== Text to read ==

Mr. Grinnell served as Headmaster for over twenty years, retiring in 2002. His devotion to the school and his students was generous, personal and exceptional. For many years he and Dianne lived on one salary in order to assure that others would be paid and that a fragile school could survive and grow.

And the small school – his school – our school – survived and thrived. Today The Academy has over 350 graduates and an additional 300 who called this their school at some point on their educational journey –  people of talent and accomplishment; creative, smart, engaged, and productive – we are, in part, the people Eric saw in us and the people he helped us become. Even now, and into the future, each class, every student, enjoys the benefit of his vision, his intelligence and his care. His legacy is wide and deep and very personal. We have all been blessed by the light of his life.

And, so, today, on behalf of the Academy Trustees and personally, I am here to say one more time: “Thank you, Mr. Grinnell.”

Jeff Potter ’84 

I don’t know about other Academy alumni, but in me there’s still a little bit of the 14-year-old wide-eyed sophomore who walked through the doors of the old Charlemont High School building on September 14, 1981.

That part of me has a hard time truly perceiving Eric Grinnell as gone. To me, he was larger than life. If I didn’t see him as immortal, I had certainly imagined that he would have been struck down by a thunderbolt.

There are many of us here, and we have many opportunities to share wonderful Eric Grinnell stories. Or, as many of us would still say, “Mr. Grinnell” stories. (When I was in college, Eric and Dianne made it very clear that they wanted to be on a first-name basis, but I couldn’t do it. The conversion of the four-syllable mis-ter-grin-nell just didn’t translate — how could he be anything BUT Mister Grinnell? Finally, one day in 1987, I referenced “Mister Grinnell,” and Dianne grabbed me by the lapels and said, “ER. RIC.” It stuck.)

So we’ll hear a lot of anecdotes — including many, I’m sure, from Todd and from Emily. I’d like to avoid excessive nostalgia and — at least mostly — step back and think about this extraordinary man, teacher, mentor, friend, and the lessons that he — knowingly or unknowingly — left behind.

1. Make it up as you go along.

The day The Academy opened, we started the morning with Eric — in his three-piece suit, of course — addressing the school community, conveying nothing less than full confidence. To our young minds, our tiny school ran like a well-oiled machine. I look back — having started enterprises of my own — and wonder, HOW DID THAT HAPPEN?

===
== Given data ==

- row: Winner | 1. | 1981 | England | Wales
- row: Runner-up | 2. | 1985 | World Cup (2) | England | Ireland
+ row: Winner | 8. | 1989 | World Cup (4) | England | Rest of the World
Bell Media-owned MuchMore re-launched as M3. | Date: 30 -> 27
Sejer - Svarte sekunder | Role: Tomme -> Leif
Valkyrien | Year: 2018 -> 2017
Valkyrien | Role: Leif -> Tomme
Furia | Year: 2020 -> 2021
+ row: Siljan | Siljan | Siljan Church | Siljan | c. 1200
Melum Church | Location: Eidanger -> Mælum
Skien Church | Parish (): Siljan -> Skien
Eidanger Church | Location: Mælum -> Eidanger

===

Carry the tribute to Eric Grinnell forward from the point where it stops. The data have nothing to do with this.

Response to the task:
I remember that first Friday, Eric opened our first school meeting with an aside. “It feels like we’ve been doing this for years,” he said.

That’s because he — with ample help from his colleagues, but we all know that he was a ringleader — made it up as he went along and instilled enough confidence that we didn’t even think twice about coming along, and together we made it all work. By every logical measure — few students, no money, a crumbling building that guzzled fuel oil — The Academy at Charlemont should have been a fiasco.

2. Live your life with honor.

How many of us really knew, internalized, the word “honor” before we were students? Even in the years before The Academy’s Honor Code was fully formalized — I was in college by the time that happened — I can tell you that the concept of living and working with honesty and integrity came to mean something to me.

3. Don’t do the easy thing, do the right thing.

In starting this school, most of its founders gave up secure, tenured teaching careers in the public sector because young people in this area deserved something so much better that it required a wholesale re-imagination of their educational environment — a whole new school.

4. Be a gentleman. (That’s “man” as in “humankind.”)

One spring afternoon, we were pasting up The Grove, and somehow we began discussing the topic of what exactly defines a gentleman. David McKay, one of the founders of the school and who, with Pat, was our yearbook advisor, said, “I think Eric Grinnell is the definition of a perfect gentleman, whether he’s dressed in a suit or in blue jeans covered with dirt from the garden. He can hold a civilized conversation with anyone, regardless of the topic, their education, and who they are.”

Especially in a polarized political environment where it sometimes seems as if people just aren’t willing to listen to or acknowledge the very humanity of others who hold different views, doesn’t that distill, in a nutshell, everything we should all aspire to be, the best way that we all can live our lives?

It’s so simple, but it’s so beautiful. What a great lesson.

5. Don’t do it for the money.

Maybe I’ve taken this lesson to an extreme.

6. Enjoy the finer things, and the good people, in your life.

Eric and Dianne, and their colleagues, worked damned hard. They also enjoyed themselves immensely, “living la dolce vita in Heath,” as a mutual friend once said, tongue in cheek. It was an HONOR (there’s that word again) to be invited to their house for senior dinner. The various subsequent get-togethers I’ve enjoyed there over the years have always emphasized good food, good drink, good company.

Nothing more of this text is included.